Instructions to follow:
The reply has to contain each record exactly as written.

Input records:

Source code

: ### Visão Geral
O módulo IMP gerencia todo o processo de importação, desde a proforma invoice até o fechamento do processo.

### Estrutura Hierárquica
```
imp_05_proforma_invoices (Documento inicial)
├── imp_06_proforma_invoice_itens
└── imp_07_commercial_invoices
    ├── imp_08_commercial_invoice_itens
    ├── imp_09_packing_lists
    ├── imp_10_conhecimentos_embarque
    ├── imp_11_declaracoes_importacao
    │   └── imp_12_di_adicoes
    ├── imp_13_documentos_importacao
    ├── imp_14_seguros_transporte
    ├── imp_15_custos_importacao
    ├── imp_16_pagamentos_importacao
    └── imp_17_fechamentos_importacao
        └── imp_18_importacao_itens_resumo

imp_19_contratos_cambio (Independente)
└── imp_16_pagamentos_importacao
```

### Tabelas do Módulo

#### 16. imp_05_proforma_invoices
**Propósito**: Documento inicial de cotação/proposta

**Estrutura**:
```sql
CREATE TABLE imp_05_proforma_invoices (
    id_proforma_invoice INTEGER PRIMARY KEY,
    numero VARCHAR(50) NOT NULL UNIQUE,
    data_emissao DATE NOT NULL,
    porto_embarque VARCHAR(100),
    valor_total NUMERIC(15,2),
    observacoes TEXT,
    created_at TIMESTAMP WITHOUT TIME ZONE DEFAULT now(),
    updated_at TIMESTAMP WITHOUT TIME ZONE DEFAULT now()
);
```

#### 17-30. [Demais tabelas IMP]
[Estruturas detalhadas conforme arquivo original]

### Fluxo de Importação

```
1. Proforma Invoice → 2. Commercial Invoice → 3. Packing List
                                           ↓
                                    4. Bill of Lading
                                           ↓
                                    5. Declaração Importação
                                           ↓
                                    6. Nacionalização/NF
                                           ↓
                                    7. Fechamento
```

Written response:
Source code

: ### Visão Geral
O módulo IMP gerencia todo o processo de importação, desde a proforma invoice até o fechamento do processo.

### Estrutura Hierárquica
```
imp_05_proforma_invoices (Documento inicial)
├── imp_06_proforma_invoice_itens
└── imp_07_commercial_invoices
    ├── imp_08_commercial_invoice_itens
    ├── imp_09_packing_lists
    ├── imp_10_conhecimentos_embarque
    ├── imp_11_declaracoes_importacao
    │   └── imp_12_di_adicoes
    ├── imp_13_documentos_importacao
    ├── imp_14_seguros_transporte
    ├── imp_15_custos_importacao
    ├── imp_16_pagamentos_importacao
    └── imp_17_fechamentos_importacao
        └── imp_18_importacao_itens_resumo

imp_19_contratos_cambio (Independente)
└── imp_16_pagamentos_importacao
```

### Tabelas do Módulo

#### 16. imp_05_proforma_invoices
**Propósito**: Documento inicial de cotação/proposta

**Estrutura**:
```sql
CREATE TABLE imp_05_proforma_invoices (
    id_proforma_invoice INTEGER PRIMARY KEY,
    numero VARCHAR(50) NOT NULL UNIQUE,
    data_emissao DATE NOT NULL,
    porto_embarque VARCHAR(100),
    valor_total NUMERIC(15,2),
    observacoes TEXT,
    created_at TIMESTAMP WITHOUT TIME ZONE DEFAULT now(),
    updated_at TIMESTAMP WITHOUT TIME ZONE DEFAULT now()
);
```

#### 17-30. [Demais tabelas IMP]
[Estruturas detalhadas conforme arquivo original]

### Fluxo de Importação

```
1. Proforma Invoice → 2. Commercial Invoice → 3. Packing List
                                           ↓
                                    4. Bill of Lading
                                           ↓
                                    5. Declaração Importação
                                           ↓
                                    6. Nacionalização/NF
                                           ↓
                                    7. Fechamento
```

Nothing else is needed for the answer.